I've got data with 500M+ records, in a file with 2 fields, blob
and c_id
.
There are also two other files with the same data in other formats: A file with 90M unique blobs. A file with a blob, and a comma-separated list of c_ids per record.
I've got two tables:
table_a: [id, blob] # id is auto-increment
table_b: [a_id, c_id]
For each unique blob, a record in table_a must be created. For each record in the file, a record in table_b must be created with the appropriate foreign key to table_a.
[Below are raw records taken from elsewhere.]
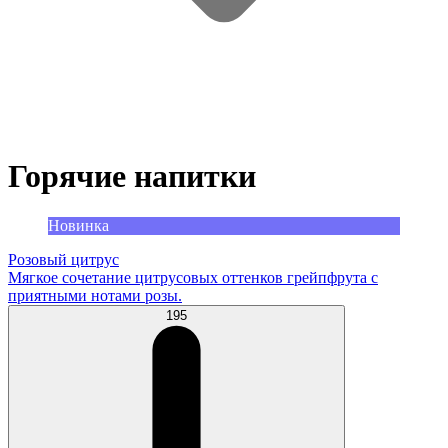
Горячие напитки
Новинка
Розовый цитрус
Мягкое сочетание цитрусовых оттенков грейпфрута с
приятными нотами розы.
195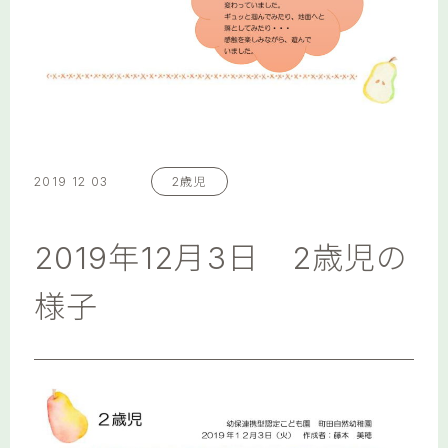
2019 12 03
2歳児
2019年12月3日 2歳児の
様子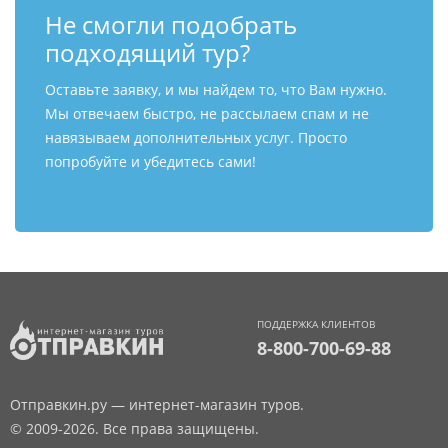
Не смогли подобрать
подходящий тур?
Оставьте заявку, и мы найдем то, что Вам нужно.
Мы отвечаем быстро, не рассылаем спам и не
навязываем дополнительных услуг. Просто
попробуйте и убедитесь сами!
ПОДДЕРЖКА КЛИЕНТОВ
8-800-700-69-88
Отправкин.ру — интернет-магазин туров.
© 2009-2026. Все права защищены.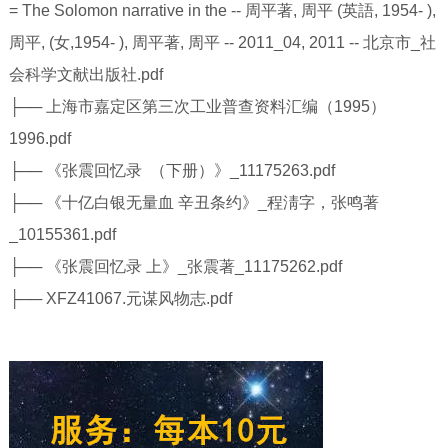
= The Solomon narrative in the -- 周平著, 周平 (英語, 1954- ),
周平, (女,1954- ), 周平著, 周平 -- 2011_04, 2011 -- 北京市_社
会科学文献出版社.pdf
├── 上海市嘉定区第三次工业普查资料汇编（1995）
1996.pdf
├── 《张震回忆录 （下册）》_11175263.pdf
├── 《十亿白银无量血 辛丑条约》_程淸字，张鸣著
_10155361.pdf
├── 《张震回忆录 上》_张震著_11175262.pdf
├── XFZ41067.元谋风物志.pdf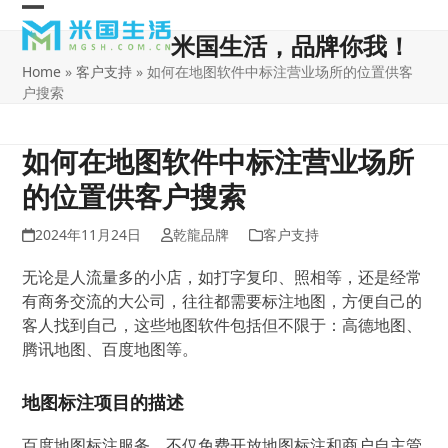
Skip
Open
Close
to
米国生活，品牌你我！
content
mobile
mobile
Home
»
客户支持
»
如何在地图软件中标注营业场所的位置供客
menu
menu
户搜索
如何在地图软件中标注营业场所
的位置供客户搜索
2024年11月24日
乾龍品牌
客户支持
无论是人流量多的小店，如打字复印、照相等，还是经常
有商务交流的大公司，往往都需要标注地图，方便自己的
客人找到自己，这些地图软件包括但不限于：高德地图、
腾讯地图、百度地图等。
地图标注项目的描述
百度地图标注服务，不仅免费开放地图标注和商户自主管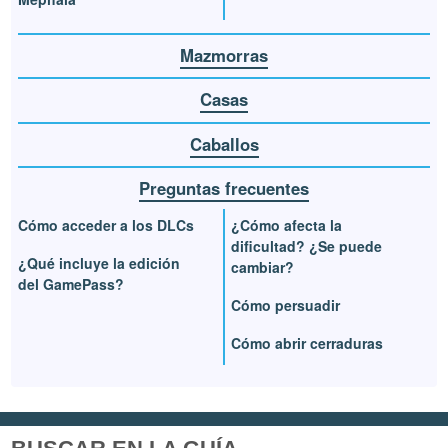
Mazmorras
Casas
Caballos
Preguntas frecuentes
Cómo acceder a los DLCs
¿Cómo afecta la
dificultad? ¿Se puede
¿Qué incluye la edición
cambiar?
del GamePass?
Cómo persuadir
Cómo abrir cerraduras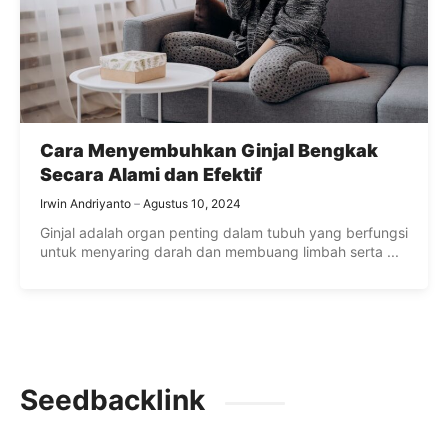
Cara Menyembuhkan Ginjal Bengkak
Secara Alami dan Efektif
Irwin Andriyanto
Agustus 10, 2024
Ginjal adalah organ penting dalam tubuh yang berfungsi
untuk menyaring darah dan membuang limbah serta ...
Seedbacklink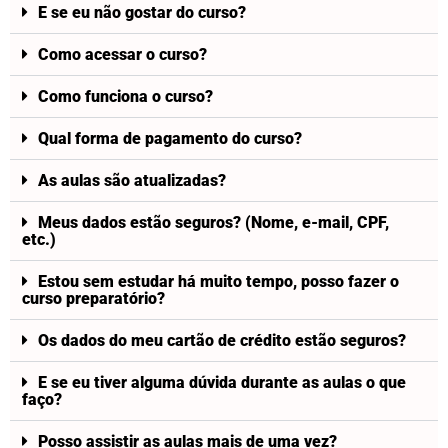
E se eu não gostar do curso?
Como acessar o curso?
Como funciona o curso?
Qual forma de pagamento do curso?
As aulas são atualizadas?
Meus dados estão seguros? (Nome, e-mail, CPF,
etc.)
Estou sem estudar há muito tempo, posso fazer o
curso preparatório?
Os dados do meu cartão de crédito estão seguros?
E se eu tiver alguma dúvida durante as aulas o que
faço?
Posso assistir as aulas mais de uma vez?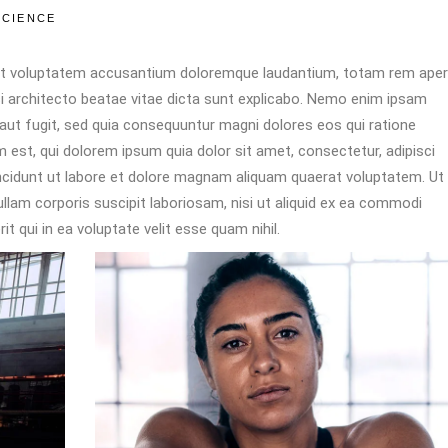
SCIENCE
 sit voluptatem accusantium doloremque laudantium, totam rem aper
asi architecto beatae vitae dicta sunt explicabo. Nemo enim ipsam
 aut fugit, sed quia consequuntur magni dolores eos qui ratione
est, qui dolorem ipsum quia dolor sit amet, consectetur, adipisci
ncidunt ut labore et dolore magnam aliquam quaerat voluptatem. Ut
lam corporis suscipit laboriosam, nisi ut aliquid ex ea commodi
 qui in ea voluptate velit esse quam nihil.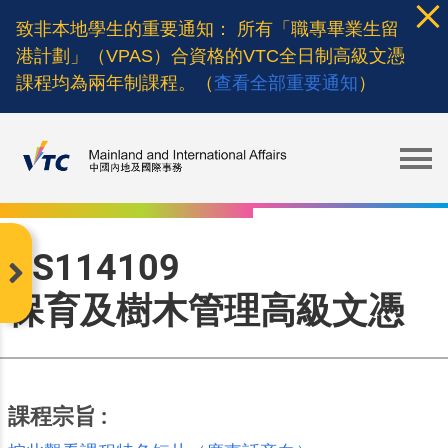
Skip
致非本地學生的重要通知： 所有「職專畢業生留
to
港計劃」（VPAS）合資格的VTC全日制高級文憑
main
課程均為兩年制課程。（
查看全部重要通知
）
content
AS114109
Open Discipline Menu
保育及樹木管理高級文憑
課程宗旨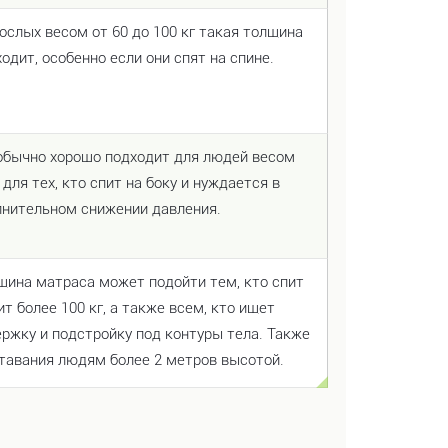
слых весом от 60 до 100 кг такая толщина
одит, особенно если они спят на спине.
обычно хорошо подходит для людей весом
 для тех, кто спит на боку и нуждается в
нительном снижении давления.
щина матраса может подойти тем, кто спит
ит более 100 кг, а также всем, кто ищет
ржку и подстройку под контуры тела. Также
тавания людям более 2 метров высотой.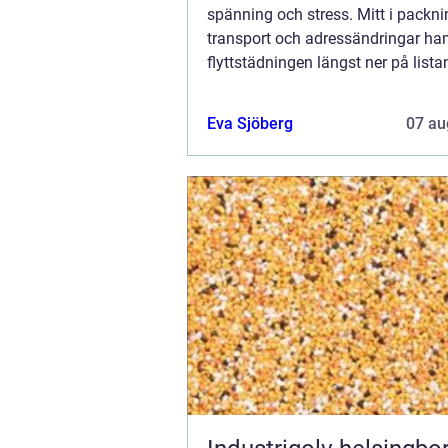
spänning och stress. Mitt i packni
transport och adressändringar ha
flyttstädningen längst ner på listan
den är avgörande för en smidig ...
Eva Sjöberg
07 au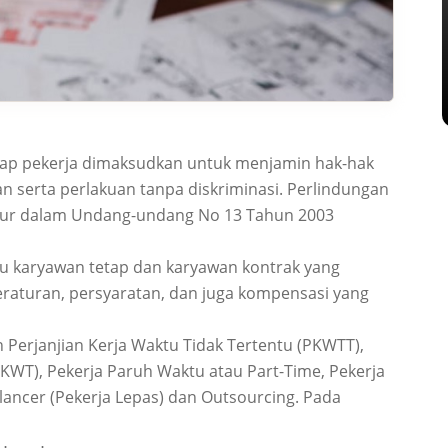
adap pekerja dimaksudkan untuk menjamin hak-hak
serta perlakuan tanpa diskriminasi. Perlindungan
atur dalam Undang-undang No 13 Tahun 2003
tu karyawan tetap dan karyawan kontrak yang
raturan, persyaratan, dan juga kompensasi yang
 Perjanjian Kerja Waktu Tidak Tertentu (PKWTT),
PKWT), Pekerja Paruh Waktu atau Part-Time, Pekerja
ancer (Pekerja Lepas) dan Outsourcing. Pada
The solution I use now is to generate insert statements, using last_insert_id
, but it's too slow. I'd prefer to use LOAD DATA INFILE, but the auto-increment id is making stuff complicated.
e.g.
# Raw data
c_id blob
1 aaaa
2 aaaa
3 aaaa
3 aaab
4 aaac
Desired output:
# Table_a
id blob
1 aaaa
2 aaab
3 aaac
# Table_b
c_id a_id
1 1
2 1
3 2
3 2
4 3
I am not sure how you are populating the "c_id" field for table_b, but you can do something like this: load all the data in table_a first, then load table_b by executing batch queries like:
"SELECT id into outfile '/tmp/file1.csv' FIELDS TERMINATED BY ';' LINES TERMINATED BY '\n' from table_a where id > 0 limit 100000"
and using load infile on '/tmp/file1.csv'.